Muitas vezes, apesar de terem passado por um diagnóstico diferenciado, observo que na verdade, estão desatendidas por seus pais. Deixam de ter um nome, uma identidade, e passam a ser apenas “portadores de TDAH”,

Estamos vivendo um mundo hiperativo, do “fast” e do “delivery”, das coisas descartáveis, de relações humanas pouco afetivas e efetivas, onde se tenta suprimir todo e qualquer sofrimento humano, sem buscar seus significados, onde não é permitido frustrar-se, onde a falta não é possibilitada. A dificuldade para concentrar-se, a inquietação motora e a impulsividade, são sintomas que devem ser lidos e compreendidos. Quanto mais repressor for o sistema (considerando os diferentes circulos de convivência da criança e do adolescente) mais hiperativas serão.
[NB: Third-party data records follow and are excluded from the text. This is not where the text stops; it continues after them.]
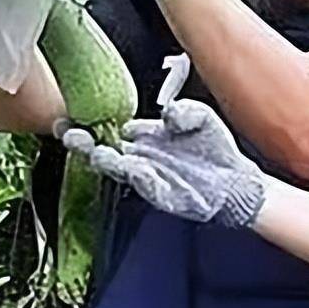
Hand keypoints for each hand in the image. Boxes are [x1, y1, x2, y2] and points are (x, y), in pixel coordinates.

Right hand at [60, 100, 263, 226]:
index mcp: (143, 138)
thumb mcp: (202, 118)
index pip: (109, 128)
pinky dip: (141, 179)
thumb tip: (168, 113)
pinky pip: (149, 187)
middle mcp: (140, 157)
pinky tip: (136, 169)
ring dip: (107, 161)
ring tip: (97, 152)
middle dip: (84, 143)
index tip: (73, 113)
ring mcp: (150, 177)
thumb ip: (185, 111)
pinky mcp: (165, 196)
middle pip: (103, 150)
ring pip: (120, 169)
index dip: (90, 121)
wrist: (237, 180)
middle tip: (71, 133)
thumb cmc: (214, 149)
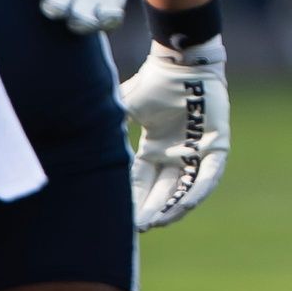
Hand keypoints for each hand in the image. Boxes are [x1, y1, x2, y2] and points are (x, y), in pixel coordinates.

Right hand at [120, 38, 229, 229]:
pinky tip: (186, 205)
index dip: (133, 198)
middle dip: (150, 209)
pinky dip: (198, 189)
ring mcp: (197, 150)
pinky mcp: (216, 145)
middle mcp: (176, 153)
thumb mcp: (124, 109)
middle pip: (162, 189)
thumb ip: (107, 128)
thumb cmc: (153, 82)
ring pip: (185, 187)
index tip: (122, 217)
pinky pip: (209, 174)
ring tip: (157, 222)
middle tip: (138, 228)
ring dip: (172, 206)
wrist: (181, 62)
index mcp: (155, 147)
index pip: (141, 180)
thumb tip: (75, 142)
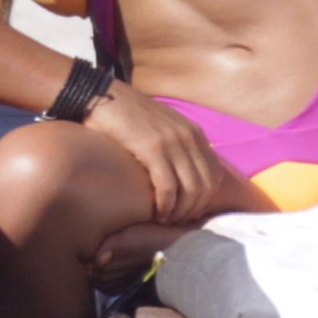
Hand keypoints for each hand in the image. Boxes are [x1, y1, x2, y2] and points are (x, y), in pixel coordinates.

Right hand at [81, 82, 225, 222]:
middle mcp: (188, 136)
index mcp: (194, 132)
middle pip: (206, 186)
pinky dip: (166, 205)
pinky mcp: (152, 147)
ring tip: (167, 220)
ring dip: (180, 212)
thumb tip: (182, 170)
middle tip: (177, 222)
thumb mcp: (161, 126)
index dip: (206, 199)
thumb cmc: (126, 115)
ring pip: (190, 189)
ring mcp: (172, 141)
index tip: (188, 211)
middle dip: (194, 210)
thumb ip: (176, 144)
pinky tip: (157, 213)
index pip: (215, 174)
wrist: (102, 95)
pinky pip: (168, 186)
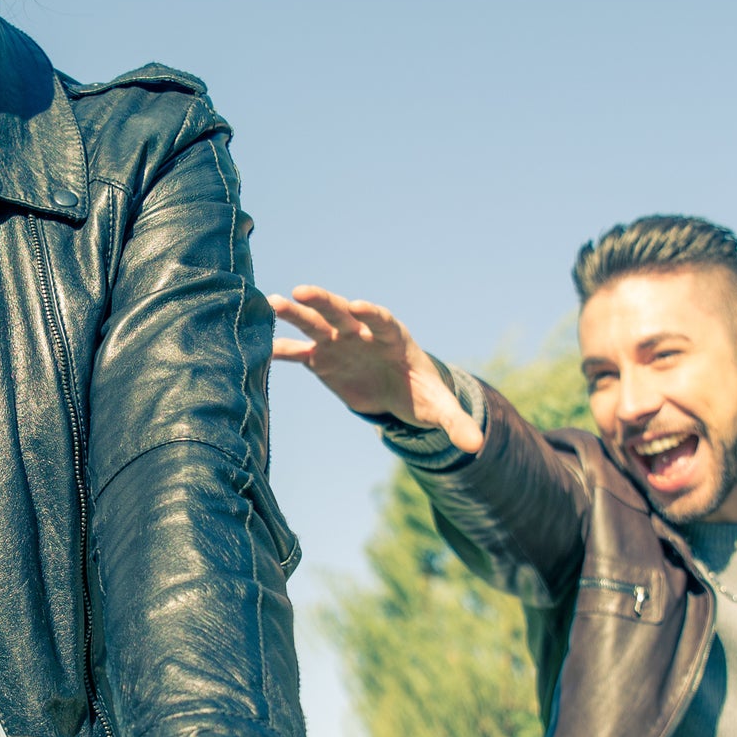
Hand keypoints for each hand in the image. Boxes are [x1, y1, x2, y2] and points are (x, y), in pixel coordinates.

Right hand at [269, 285, 483, 453]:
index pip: (381, 320)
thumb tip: (478, 445)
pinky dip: (282, 350)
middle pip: (341, 312)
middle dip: (324, 301)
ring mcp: (339, 343)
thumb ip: (455, 423)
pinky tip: (259, 347)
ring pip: (315, 324)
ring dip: (294, 315)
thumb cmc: (422, 394)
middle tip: (302, 290)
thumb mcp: (439, 408)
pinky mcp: (322, 360)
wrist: (400, 395)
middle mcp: (361, 333)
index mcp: (392, 336)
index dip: (370, 313)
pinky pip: (299, 353)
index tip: (357, 307)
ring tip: (270, 304)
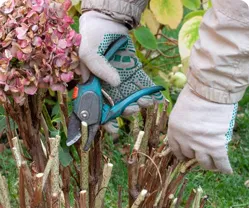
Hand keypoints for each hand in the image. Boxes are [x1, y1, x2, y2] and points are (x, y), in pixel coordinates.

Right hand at [78, 11, 163, 132]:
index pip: (97, 108)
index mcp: (93, 86)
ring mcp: (121, 80)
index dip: (105, 121)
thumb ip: (98, 68)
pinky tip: (156, 98)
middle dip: (125, 111)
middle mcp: (107, 86)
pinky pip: (142, 85)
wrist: (107, 21)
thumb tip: (116, 83)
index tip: (114, 130)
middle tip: (133, 109)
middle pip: (116, 105)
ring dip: (138, 103)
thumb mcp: (89, 51)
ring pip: (130, 97)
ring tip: (146, 103)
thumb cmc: (93, 37)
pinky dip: (149, 92)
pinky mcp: (134, 72)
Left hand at [168, 84, 236, 173]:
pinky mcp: (216, 145)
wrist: (210, 90)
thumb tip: (189, 132)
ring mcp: (199, 144)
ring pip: (204, 162)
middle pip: (189, 155)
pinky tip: (227, 171)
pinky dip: (224, 168)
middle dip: (195, 156)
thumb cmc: (195, 94)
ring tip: (214, 165)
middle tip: (202, 156)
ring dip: (209, 164)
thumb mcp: (180, 110)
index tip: (186, 157)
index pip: (175, 148)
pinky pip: (220, 161)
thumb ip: (182, 123)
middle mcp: (184, 139)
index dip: (181, 154)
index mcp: (174, 129)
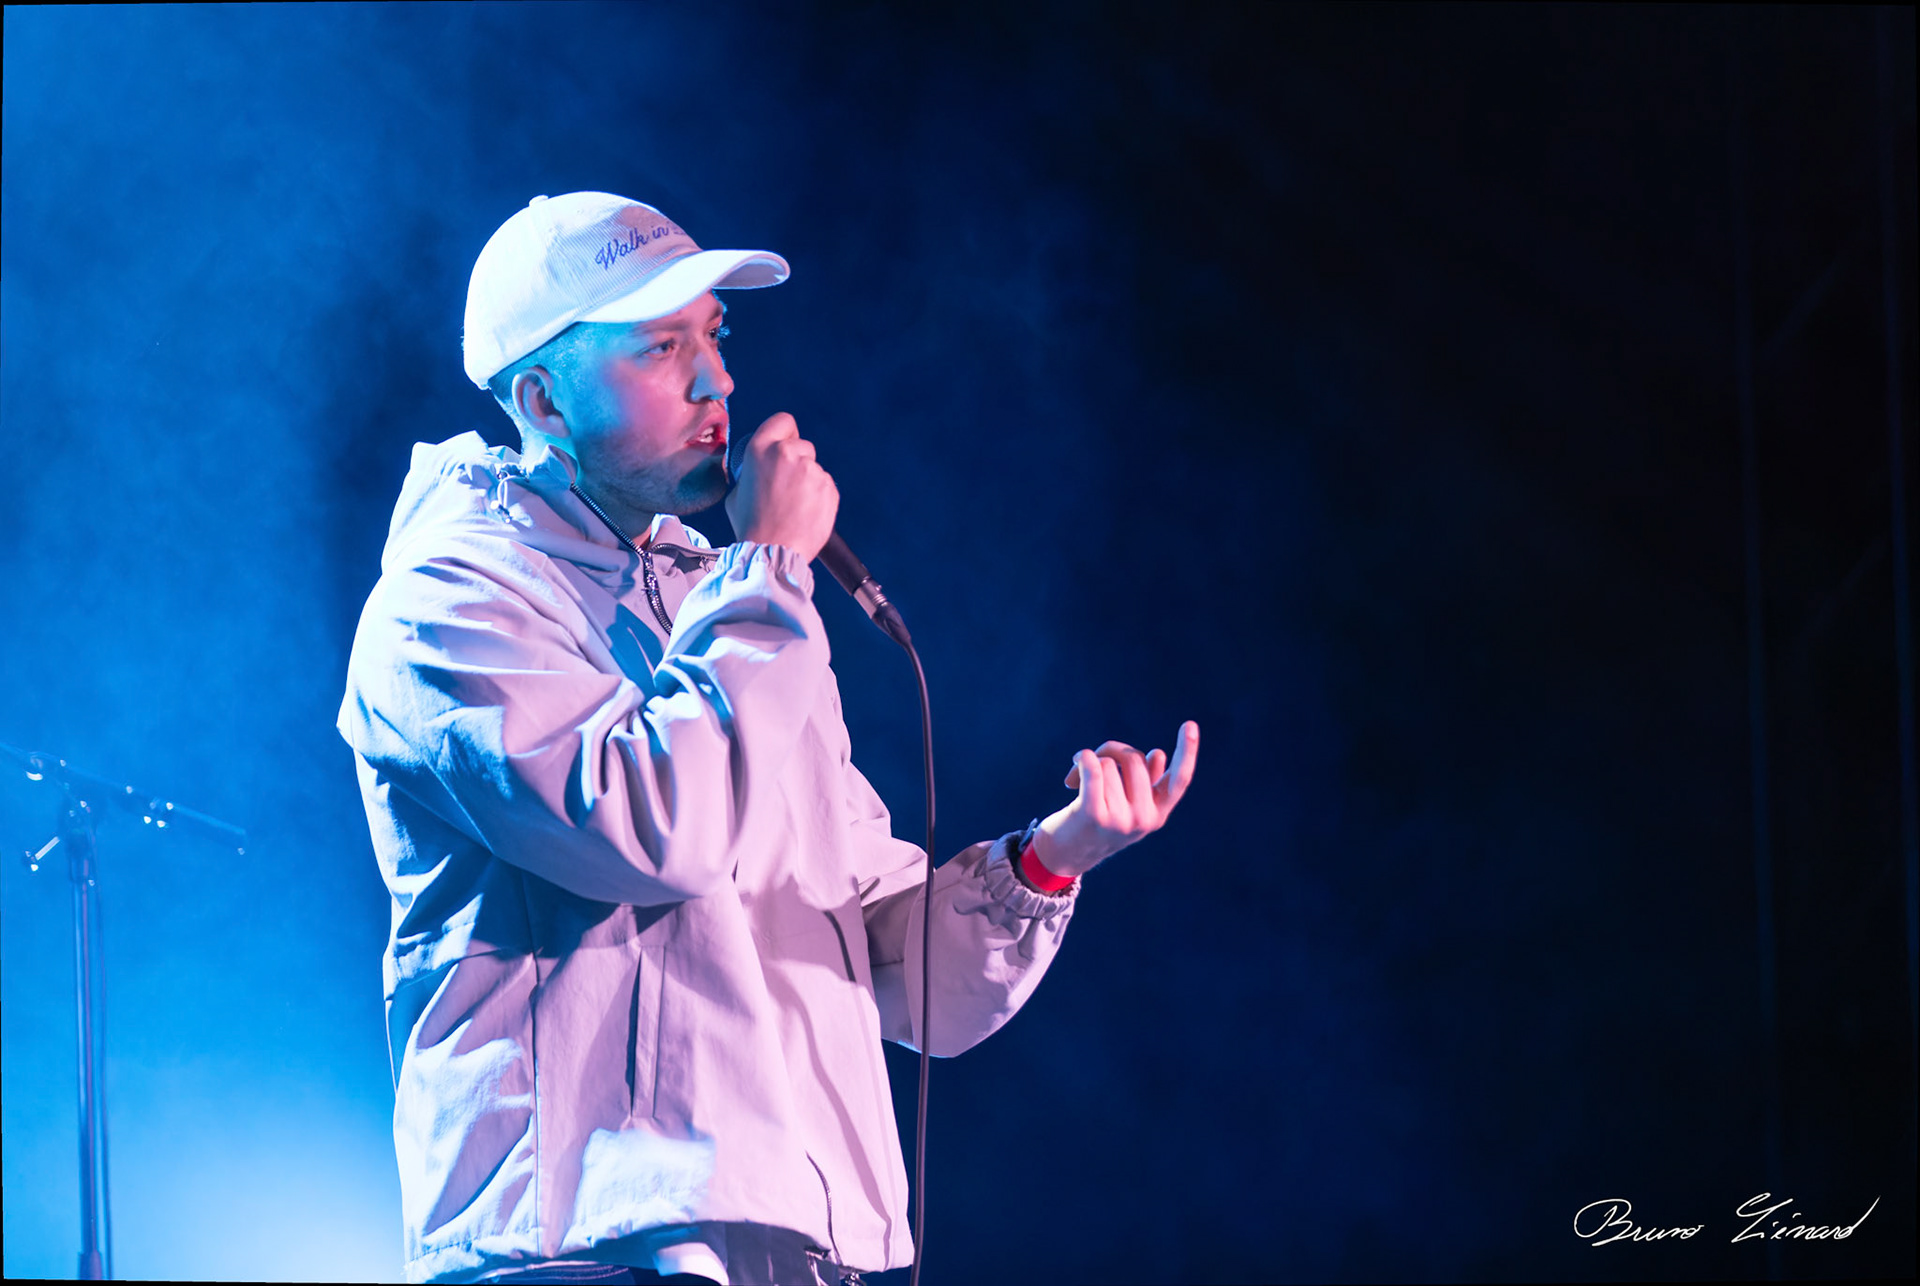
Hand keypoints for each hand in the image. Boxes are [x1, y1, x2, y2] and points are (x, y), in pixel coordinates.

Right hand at [724, 412, 838, 562]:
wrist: (773, 553)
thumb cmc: (752, 526)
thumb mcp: (737, 492)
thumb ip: (751, 472)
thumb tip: (761, 468)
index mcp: (761, 450)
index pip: (783, 420)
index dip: (785, 432)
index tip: (785, 444)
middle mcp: (789, 454)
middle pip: (802, 445)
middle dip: (797, 461)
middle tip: (786, 486)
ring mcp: (812, 471)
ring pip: (814, 468)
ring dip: (807, 481)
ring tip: (794, 505)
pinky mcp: (829, 488)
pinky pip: (825, 485)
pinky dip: (818, 496)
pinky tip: (805, 513)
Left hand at [1030, 721, 1199, 878]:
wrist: (1066, 854)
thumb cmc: (1098, 820)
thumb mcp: (1128, 805)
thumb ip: (1145, 782)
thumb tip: (1157, 754)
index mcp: (1158, 814)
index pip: (1180, 780)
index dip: (1188, 751)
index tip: (1190, 724)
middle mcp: (1144, 820)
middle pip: (1134, 759)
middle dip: (1112, 750)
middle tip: (1093, 759)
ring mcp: (1120, 820)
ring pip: (1109, 763)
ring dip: (1090, 762)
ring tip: (1078, 778)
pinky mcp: (1094, 815)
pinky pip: (1093, 769)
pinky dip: (1083, 759)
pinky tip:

É necessário e imprescindivel que existindo um diagnóstico desta ordem, pais, educadores, psicopedagogos, psicólogos, fonoaudiólogos, possamos entender que as famílias de hoje, do nosso século, têm dificuldade de estar com seus filhos, tolerar suas inqietações, principalmente na primeira infância, ensiná-las a sobre  a importância da relações, do vínculo, do sentimento de pertinência aquele grupo familiar  e o exercício de doar-se (dar algo de si). Se como profissionais, pudermos resgatar junto às estas famílias estes sentimentos, onde com certeza as crianças serão mais atendidas e valorizadas em cada conquista, com certeza iremos também repensar em cada palavra dita a elas: “você é burro,agressivo, irresponsável, hiperativo”.

Se for indispensável o uso do medicamento, depois de um diagnóstico diferencial, que as mãos que ofereçam o remédio sejam continentes a essa criança ou adolescente, que não seja usado como punição, como uma “obrigação” a mais a ser cumprida pelos pais.

Profissionais que atuam no espaço Clínico ou Institucional precisam ser conhecedores do Transtorno do Déficit de Atenção e do “funcionamento” desta criança ou jovem adolescente, para que possam ajudá-los ainda mais, construindo junto a eles, recursos internos, para que superem seus limites e dificuldades, possibilitando-lhes um espaço de confiança. Neste espaço, poderão mostrar sua modalidade de aprendizagem única e singular e desenvolver suas potencialidades.

Auxiliadora Maria Amorim Romero – Pedagoga / Psicopedagoga

(Artigo publicado na Revista Informativa Anual do Colégio Externato São José,2014.)

Bibliografia:

  • FERNANDÉZ, Alicia: “A inteligência Aprisionada, 1991, Editora Artes Médicas.
  • FERNANDÈZ, Alicia: “A atenção aprisionada – Psicopedagogia da capacidade atencional, 2009, Editora Penso.
  • PAÌN, Diagnóstico e tratamento dos problemas de aprendizagem, Artmed, 1994.

2 thoughts on “TDAH e suas implicações na aprendizagem

  • Sou a Marina Almeida, gostei muito do seu artigo tem
    muito conteúdo de valor parabéns nota 10 gostei muito.

  • Maria do Carmo Ribeiro Abreu

    Dora,

    Você , com esse artigo tão significativo e bem fundamentado, realiza um desejo recorrente da ABPp-Seção Goias. Trata-se de que todo psicopedagogo tenha autoria de pensamento, fundamentada em pesquisa e muita leitura.
    Que seu exemplo seja luz para trazer à claridade muitas escritas não publicadas.